Almost 2.8 million IP addresses are being used in a massive brute force password attack that aims to guess the login credentials for a variety of networking devices, including those generated by Palo Alto Networks, Ivanti, and SonicWall.
A brute force assault occurs when an attacker attempts to repeatedly log into an account or device with many usernames and passwords until the correct combination is found. Once the malicious actors access the right credentials, they can use them to access a network or take control of a device.
The Shadowserver Foundation, a threat monitoring platform, reports that a brute force attack has been going on since last month, using around 2.8 million source IP addresses every day to carry out these attacks.
Brazil accounts for the majority of them (1.1 million), with Turkey, Russia, Argentina, Morocco, and Mexico following closely behind. However, a very big range of countries of origin generally participate in the activity.
These are edge security equipment, such as firewalls, VPNs, gateways, and other security appliances, which are frequently exposed to the internet to allow remote access. The devices used in these attacks are predominantly MikroTik, Huawei, Cisco, Boa, and ZTE routers and IoTs, which are frequently hacked by big malware botnets.

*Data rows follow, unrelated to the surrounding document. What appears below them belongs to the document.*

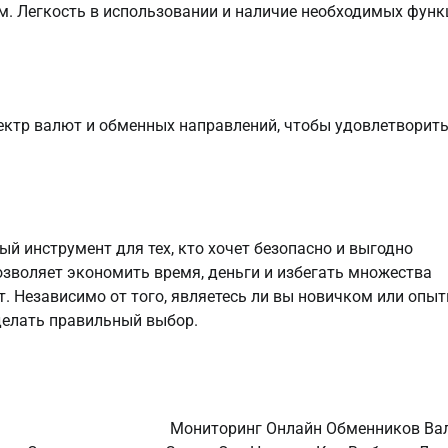
. Легкость в использовании и наличие необходимых функ
ктр валют и обменных направлений, чтобы удовлетворит
 инструмент для тех, кто хочет безопасно и выгодно
зволяет экономить время, деньги и избегать множества
. Независимо от того, являетесь ли вы новичком или опы
делать правильный выбор.
Мониторинг Онлайн Обменников Ва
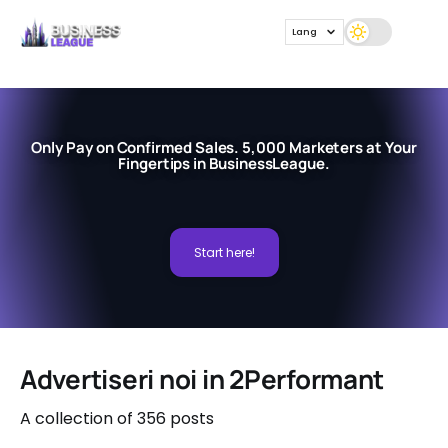
Lang
Only Pay on Confirmed Sales. 5,000 Marketers at Your
Fingertips in BusinessLeague.
Start here!
Advertiseri noi in 2Performant
A collection of 356 posts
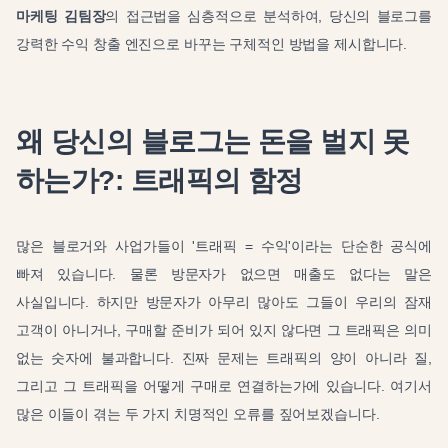
마케팅 김팀장
의 접근법을 심층적으로 분석하여, 당신의 블로그를
강력한 수익 창출 엔진으로 바꾸는 구체적인 방법을 제시합니다.
왜 당신의 블로그는 돈을 벌지 못
하는가?: 트래픽의 함정
많은 블로거와 사업가들이 '트래픽 = 수익'이라는 단순한 공식에
빠져 있습니다. 물론 방문자가 없으면 매출도 없다는 말은
사실입니다. 하지만 방문자가 아무리 많아도 그들이 우리의 잠재
고객이 아니거나, 구매할 준비가 되어 있지 않다면 그 트래픽은 의미
없는 숫자에 불과합니다. 진짜 문제는 트래픽의 양이 아니라 질,
그리고 그 트래픽을 어떻게 구매로 연결하는가에 있습니다. 여기서
많은 이들이 겪는 두 가지 치명적인 오류를 짚어보겠습니다.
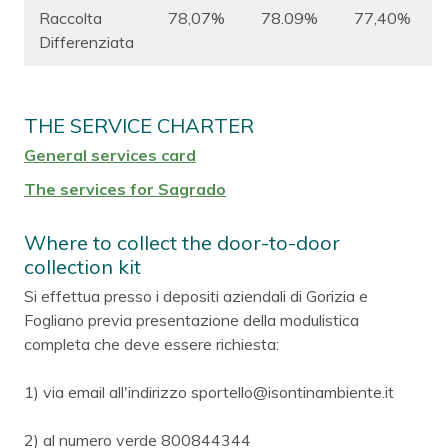
Raccolta
78,07%
78.09%
77,40%
Differenziata
THE SERVICE CHARTER
General services card
The services for Sagrado
Where to collect the door-to-door
collection kit
Si effettua presso i depositi aziendali di Gorizia e
Fogliano previa presentazione della modulistica
completa che deve essere richiesta:
1) via email all'indirizzo sportello@isontinambiente.it
2) al numero verde 800844344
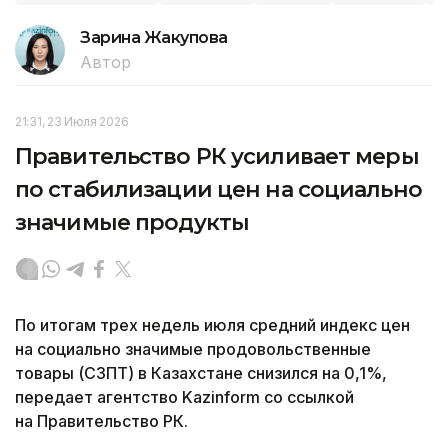
Зарина Жакупова
Автор
21:31, 23 Июля 2026
Правительство РК усиливает меры
по стабилизации цен на социально
значимые продукты
По итогам трех недель июля средний индекс цен
на социально значимые продовольственные
товары (СЗПТ) в Казахстане снизился на 0,1%,
передает агентство Kazinform со ссылкой
на Правительство РК.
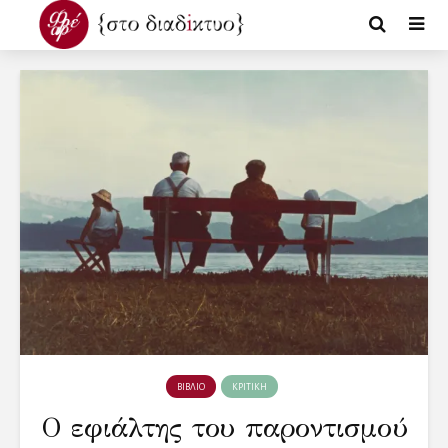
ΒΙΒΛΙΟ
ΚΡΙΤΙΚΗ
Ο εφιάλτης του παροντισμού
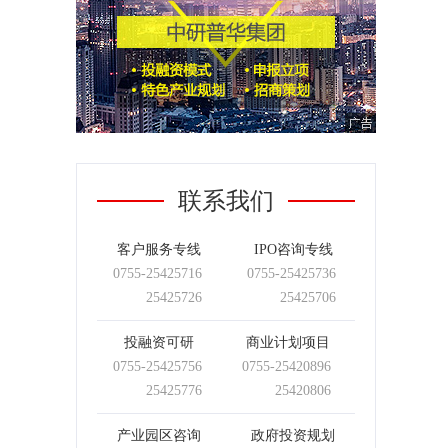
联系我们
客户服务专线
IPO咨询专线
0755-
25425716
0755-
25425736
25425726
25425706
投融资可研
商业计划项目
0755-
25425756
0755-
25420896
25425776
25420806
产业园区咨询
政府投资规划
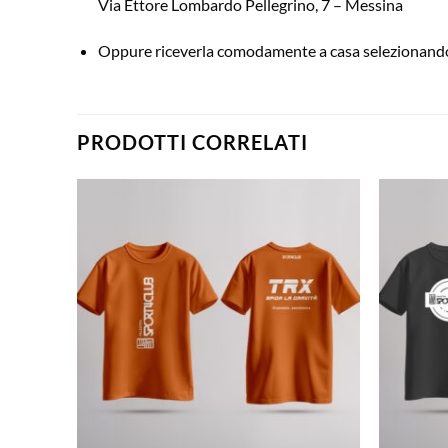
Via Ettore Lombardo Pellegrino, 7 – Messina
Oppure riceverla comodamente a casa selezionando 
PRODOTTI CORRELATI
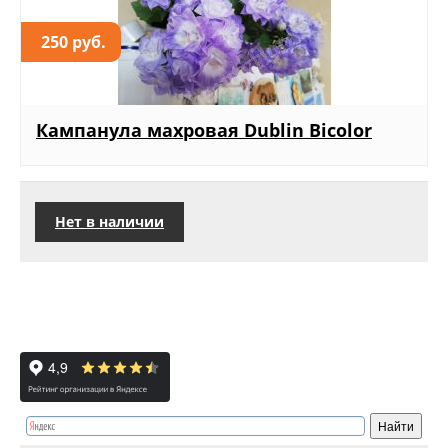
250 руб.
Кампанула махровая Dublin Bicolor
Нет в наличии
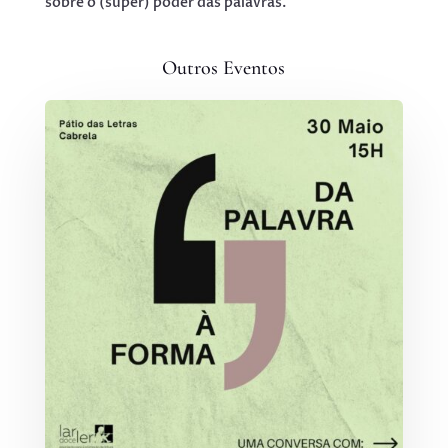
sobre o (super) poder das palavras.
Outros Eventos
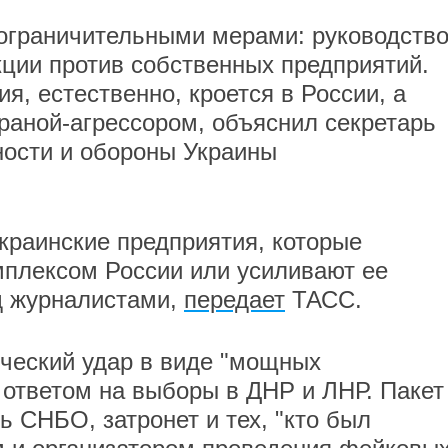
 ограничительными мерами: руководств
ции против собственных предприятий.
я, естественно, кроется в России, а
траной-агрессором, объяснил секретарь
ности и обороны Украины
украинские предприятия, которые
мплексом России или усиливают ее
ед журналистами,
передает
ТАСС.
ческий удар в виде "мощных
 ответом на выборы в ДНР и ЛНР. Пакет
ь СНБО, затронет и тех, "кто был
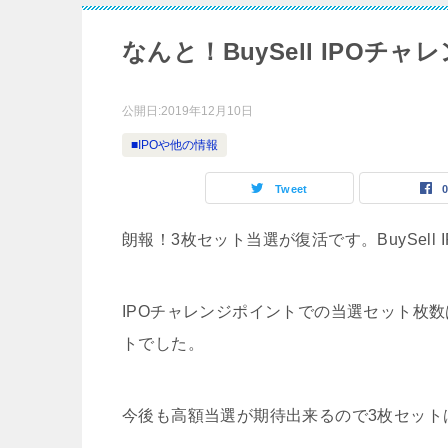
なんと！BuySell IPO
公開日:
2019年12月10日
■IPOや他の情報
Tweet
朗報！3枚セット当選が復活です。BuySel
IPOチャレンジポイントでの当選セット枚
トでした。
今後も高額当選が期待出来るので3枚セット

The Shadowserver Foundation stated to the local media outlet that the activity has persisted for some time but has recently escalated significantly. ShadowServer also indicated that the attacking IP addresses are distributed across various networks and Autonomous Systems, suggesting the involvement of a botnet or an operation linked to residential proxy networks.
Residential proxies are IP addresses allocated to individual customers of Internet Service Providers (ISPs), rendering them highly desirable for cybercrime, data scraping, circumvention of geo-restrictions, ad verification, and ticket scalping, among other uses.
These proxies redirect internet traffic over residential networks, giving the impression that the user is a typical home user rather than a bot, data scraper, or hacker. Gateway devices targeted by this activity may be utilised as proxy exit nodes in residential proxying operations, passing malicious traffic through an organization's enterprise network. These nodes are rated "high-quality" because the organisations have a good reputation and the assaults are more challenging to identify and stop.
Changing the default admin password to a strong and distinct one, implementing multi-factor authentication (MFA), employing an allowlist of trustworthy IPs, and turning down web admin interfaces when not in use are some ways to defend edge devices against brute-forcing assaults. In the end, patching those devices with the most latest firmware and security upgrades is essential to eliminating flaws that threat actors could use to gain initial access.